Let me make an analogy. Israel has recently been conducting a rather fraught national debate about what to do with the territories. The center of gravity in Israel still, even after Lebanon and Gaza, favors unilateral withdrawal. And that center is right because it is based on two truths: first, that the status quo is enormously threatening to Israel’s survival; second, that a negotiated peace is difficult to envision. The latter truth is not due to some inherent perfidity on the part of the Palestinian Arabs but because there is nothing Israel can offer them that they could not get for nothing if they only hold out.

The American situation in the Middle East, and in Iraq especially, could be described analogously if you accept the anti-interventionist case. But the difference is that Israel is not a Great Power. Precisely because its existence is precarious, it cannot afford to form strong long-term alliances (as the South Lebanese Army learned the hard way); and it is for this reason that Israel can behave in this unilateral fashion and worry about nothing more complicated than whether its deterrent is intact. America, precisely because it does not face existential threats but has broader and more diffuse interests, has less freedom of action. That’s just one of the paradoxes of power.

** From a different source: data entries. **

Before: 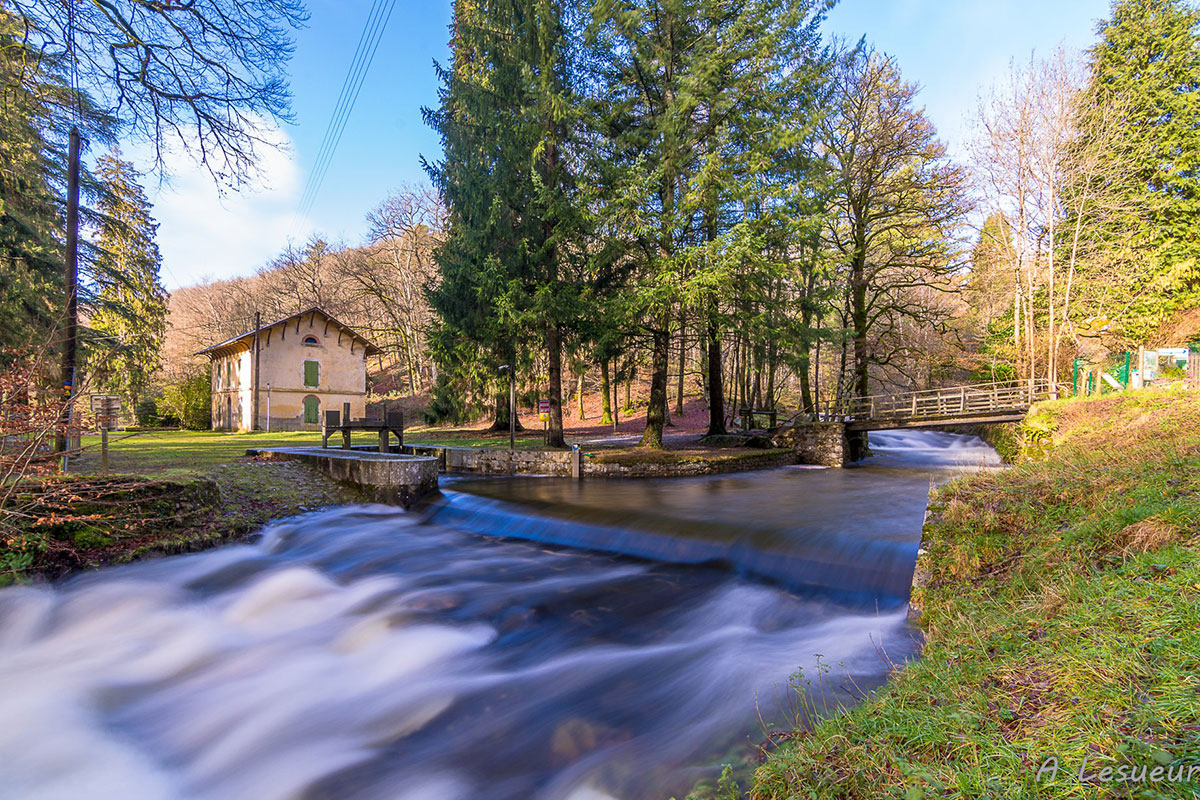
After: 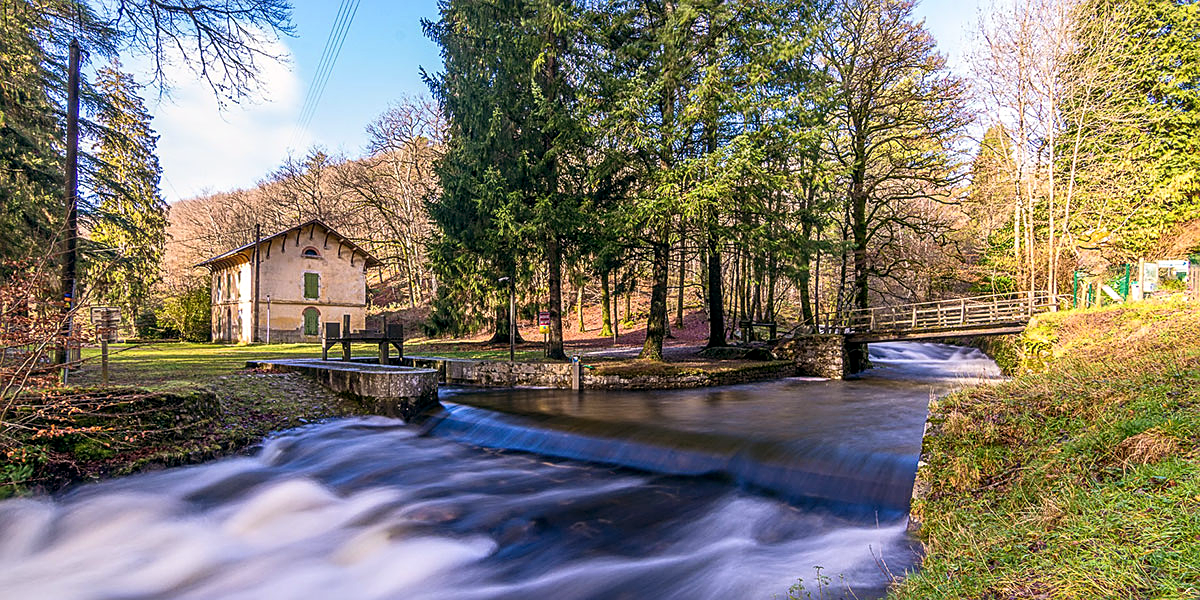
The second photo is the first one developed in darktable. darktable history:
sharpen: on, module defaults
crop: top 11.038%, bottom 13.962%
local contrast: on, module defaults
color balance: lift [1, 0.998, 1.001, 1.002], gamma [1, 1.02, 1, 0.98], gain [1, 1.02, 1.003, 0.98]
contrast brightness saturation: contrast 0.14
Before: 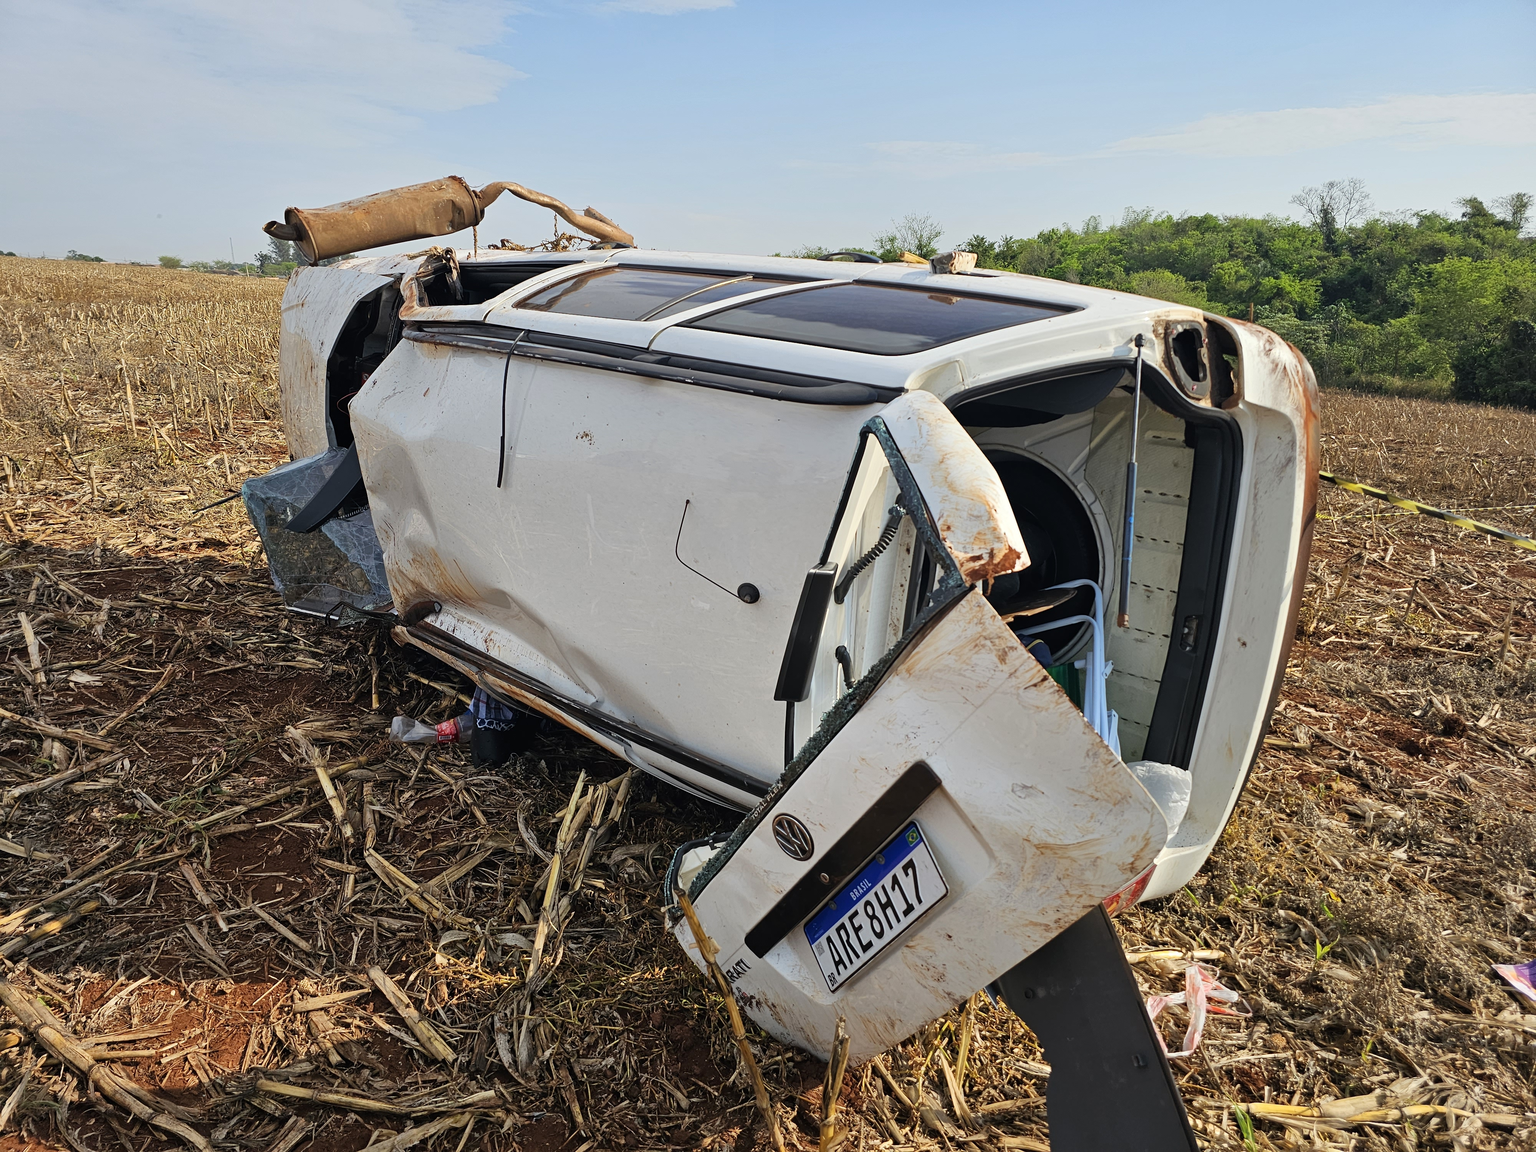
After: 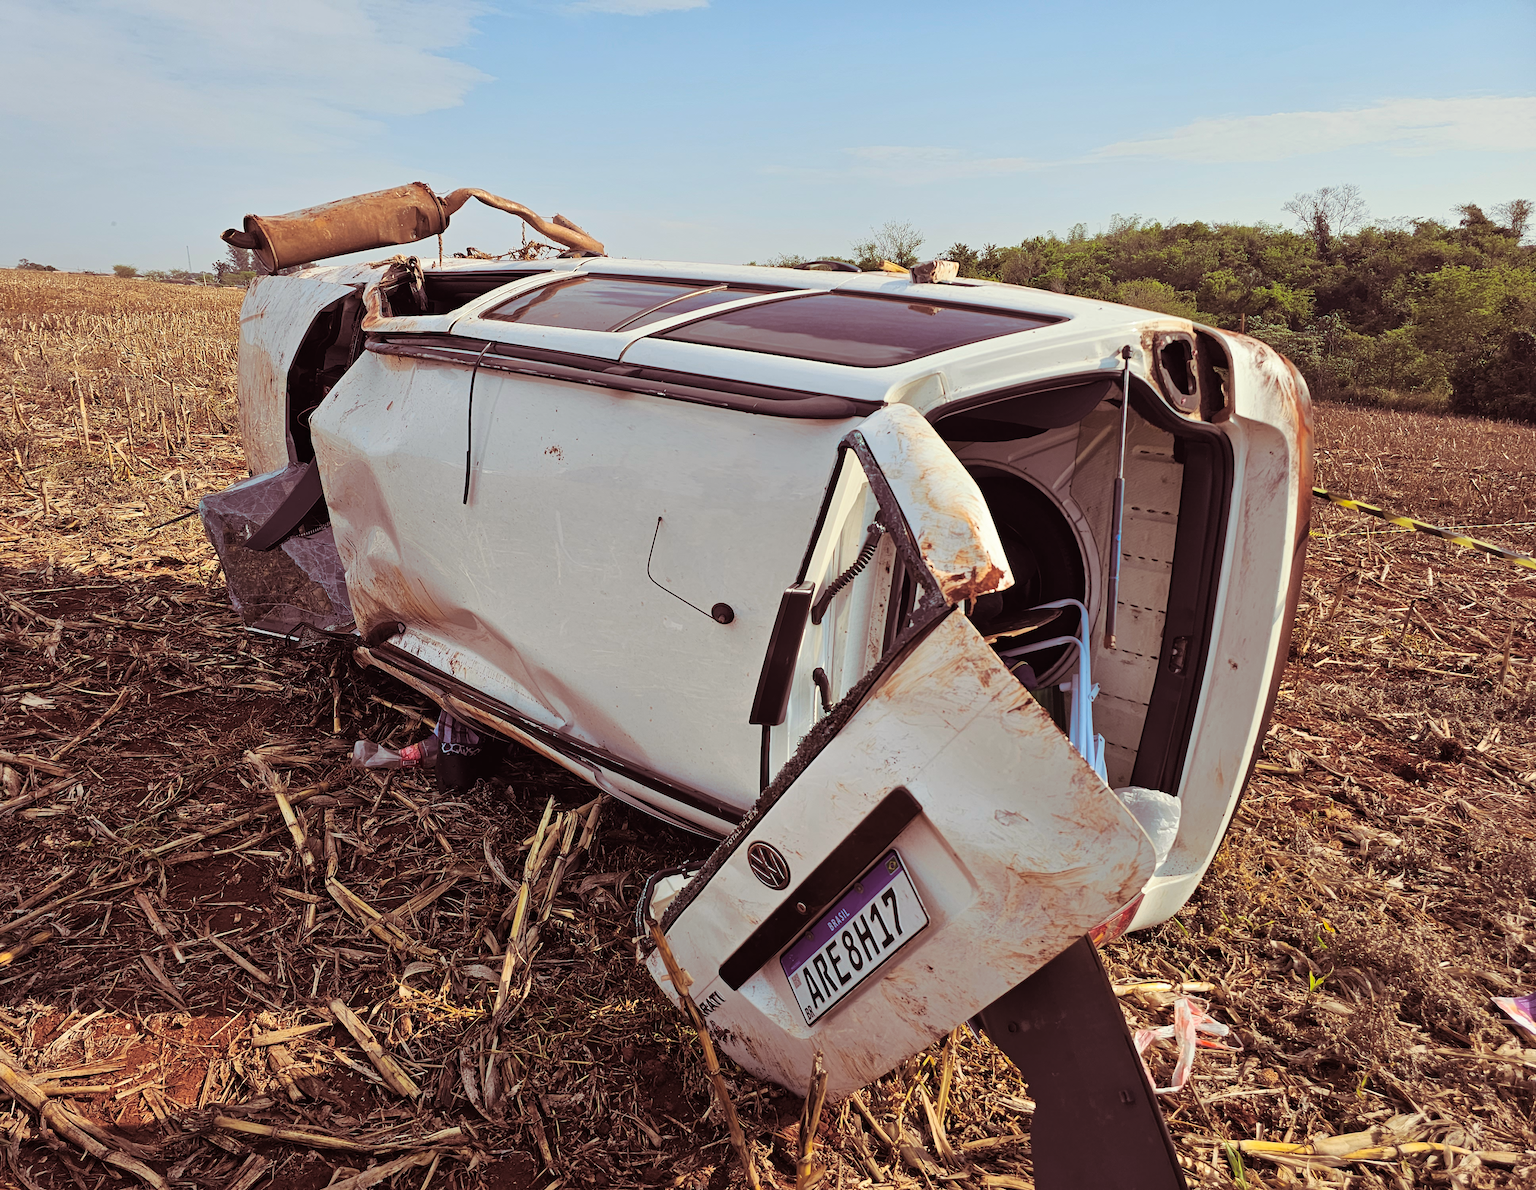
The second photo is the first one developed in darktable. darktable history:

Again, I want to be clear. I’m not arguing that the alternatives are war or surrender, nor am I arguing that diplomacy is equivalent to surrender, nor am I arguing that a grand opening to Iran is an inherently mad concept because of the nature of the regime. (Mao’s regime was considerably uglier than the current regime in Tehran, and the opening to China was and is widely considered a smart geostrategic move.) I’m just pointing out that the proposed "opening" to Iran does not look anything like Nixon’s trip to China or Sadat’s trip to Jerusalem. To the extent that it’s being suggested as a brilliant piece of ju-jitsu, I think that’s based on wishful thinking. To the extent that it’s being suggested as a way of getting out of the game entirely, I think that’s based on even more wishful thinking, in that I’m not convinced that’s possible.

Joshua may well be right that the only way to win is not to play. But once you are in the game, the only way not to play is to lose. So the right question, I’m sad to report, really is: what’s our next move?